Local economic impact reported under the Central Market-Tenderloin Payroll Expense Tax Exclusion (Credit: Next City)
All that said, Twitter’s community benefits agreement and others like it have not been without controversy in San Francisco. One sticking point: Nonprofit organizations are not exempt from the city payroll tax. One nonprofit employee, whose organization rents office space inside Twitter’s building, offered her perspective to the local public radio station: “We pay payroll taxes, along with 20 other regional centers serving California’s most vulnerable: people with intellectual disabilities. Forty-four million dollars have been cut from our budget and the average caseload is now 90 people, 30 above the legal limit. Last year, my request for a bottle of Wite-Out was denied because our operations budget was exhausted. We get free coffee, but bring our own cream and sugar.”
Meanwhile, the vice chair of the citizens advisory committee quit in 2015, telling local reporters at the time, “I left the CAC in response to the effort that was put into negating and minimizing the CAC’s input into the formation of the community benefit agreements by the folks who are supposed to be supporting and administering the process.”
Then there’s the annual cost of the program, which the city reports. The Central Market-Tenderloin payroll tax exclusion cost the city $34,689,570 in 2014 and $15,770,859 in 2015 — the most recent year available.

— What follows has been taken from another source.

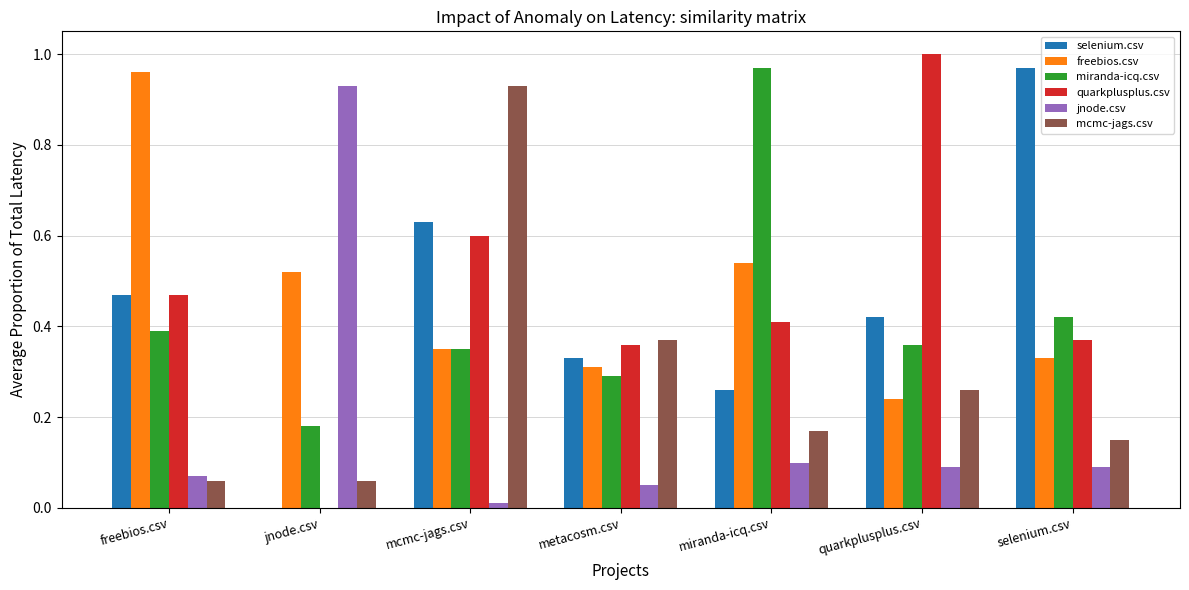

Does the chart contain stacked bars?

No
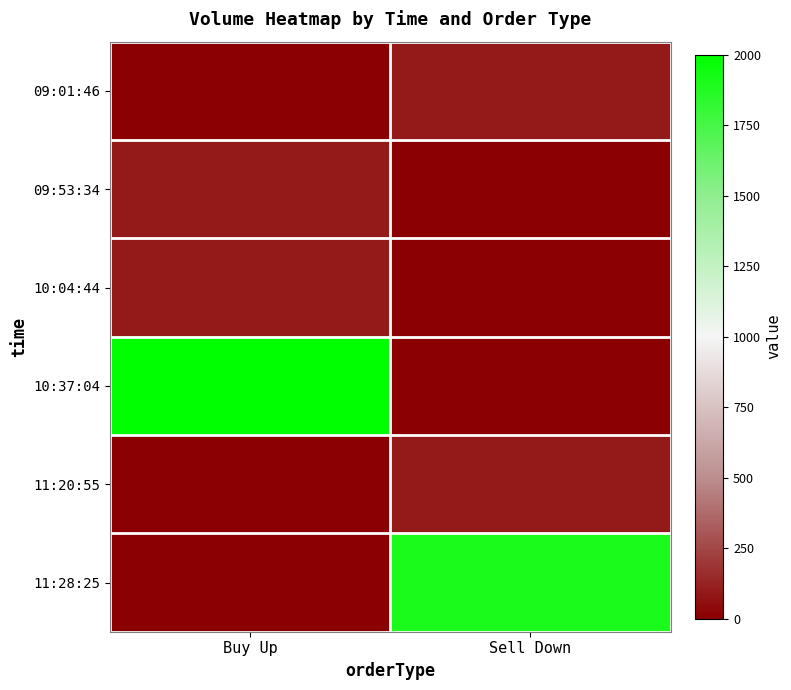

Rank the series by their maximum value, from highest to lowest.

10:37:04, 11:28:25, 09:01:46, 09:53:34, 10:04:44, 11:20:55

So in 2015, that’s $15,770,859 in foregone tax revenue in exchange for a combined $2,449,122 in local purchasing, cash grants and in-kind donations within the designated tax exemption area — though the NeighborNest, with its build-out cost of about $3 million, is not counted in those totals.
It’s hard to say, of course, how much of the foregone tax revenue might have come back to the area in the form of public services or public assistance were it collected in the first place. But it’s also hard to say how much of the activity reported under community benefits agreements might have happened even without the tax exemption.
The city may yet find out how much tech companies’ commitment to the neighborhood really depends on a tax exemption. The Central Market-Tenderloin Payroll Expense Tax Exclusion program is set to expire at the end of 2018. Webb is hopeful that even if it does go away eventually, the local impact in terms of all the above will continue.
“We’re hopeful that no matter what happens, the change has already taken effect,” says Webb. “It’s like recycling, once you know you should and you start doing it, you really can’t go back.”